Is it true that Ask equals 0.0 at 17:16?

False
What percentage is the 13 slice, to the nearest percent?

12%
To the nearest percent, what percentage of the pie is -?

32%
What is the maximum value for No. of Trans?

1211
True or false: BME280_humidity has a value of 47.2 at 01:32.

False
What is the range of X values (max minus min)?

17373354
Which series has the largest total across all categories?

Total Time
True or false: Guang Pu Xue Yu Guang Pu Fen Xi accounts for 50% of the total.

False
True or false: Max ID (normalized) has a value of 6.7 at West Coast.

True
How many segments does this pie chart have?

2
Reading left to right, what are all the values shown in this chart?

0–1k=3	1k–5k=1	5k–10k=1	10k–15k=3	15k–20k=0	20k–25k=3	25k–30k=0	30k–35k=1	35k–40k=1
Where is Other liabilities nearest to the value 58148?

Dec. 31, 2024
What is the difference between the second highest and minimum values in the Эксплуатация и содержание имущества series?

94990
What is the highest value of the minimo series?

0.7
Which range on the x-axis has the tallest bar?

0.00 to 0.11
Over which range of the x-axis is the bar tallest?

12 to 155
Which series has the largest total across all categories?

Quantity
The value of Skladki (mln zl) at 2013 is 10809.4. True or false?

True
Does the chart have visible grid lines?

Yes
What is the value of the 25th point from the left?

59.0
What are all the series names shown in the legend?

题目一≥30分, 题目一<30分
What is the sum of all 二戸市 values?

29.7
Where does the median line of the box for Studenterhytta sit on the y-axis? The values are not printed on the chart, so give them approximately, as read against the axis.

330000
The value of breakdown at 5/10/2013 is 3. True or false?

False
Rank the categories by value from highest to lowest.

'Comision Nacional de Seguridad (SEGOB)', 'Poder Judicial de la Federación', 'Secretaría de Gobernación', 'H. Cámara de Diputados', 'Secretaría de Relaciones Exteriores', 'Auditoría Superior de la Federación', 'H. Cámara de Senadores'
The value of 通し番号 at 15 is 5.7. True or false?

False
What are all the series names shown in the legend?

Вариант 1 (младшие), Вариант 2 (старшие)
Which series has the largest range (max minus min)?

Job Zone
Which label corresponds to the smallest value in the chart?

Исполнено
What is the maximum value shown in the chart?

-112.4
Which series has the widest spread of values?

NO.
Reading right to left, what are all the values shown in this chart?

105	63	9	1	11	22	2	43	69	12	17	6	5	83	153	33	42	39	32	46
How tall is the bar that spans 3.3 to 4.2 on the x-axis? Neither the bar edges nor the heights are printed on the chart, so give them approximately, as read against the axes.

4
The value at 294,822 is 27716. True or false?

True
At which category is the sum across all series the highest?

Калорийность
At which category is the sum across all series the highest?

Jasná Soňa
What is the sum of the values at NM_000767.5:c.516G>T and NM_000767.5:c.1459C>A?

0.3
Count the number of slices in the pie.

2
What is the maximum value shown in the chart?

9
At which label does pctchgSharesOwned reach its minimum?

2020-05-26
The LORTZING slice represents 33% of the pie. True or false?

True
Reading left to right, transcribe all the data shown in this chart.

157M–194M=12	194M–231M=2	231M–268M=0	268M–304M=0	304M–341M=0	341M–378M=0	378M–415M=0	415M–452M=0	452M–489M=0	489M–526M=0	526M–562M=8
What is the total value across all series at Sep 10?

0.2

· · · ·

--- Work task ---
Find every line in the data above that contains the word "Reading" and copy each one in full. Case counts.

--- Response to the exercise ---
Reading left to right, what are all the values shown in this chart?
Reading right to left, what are all the values shown in this chart?
Reading left to right, transcribe all the data shown in this chart.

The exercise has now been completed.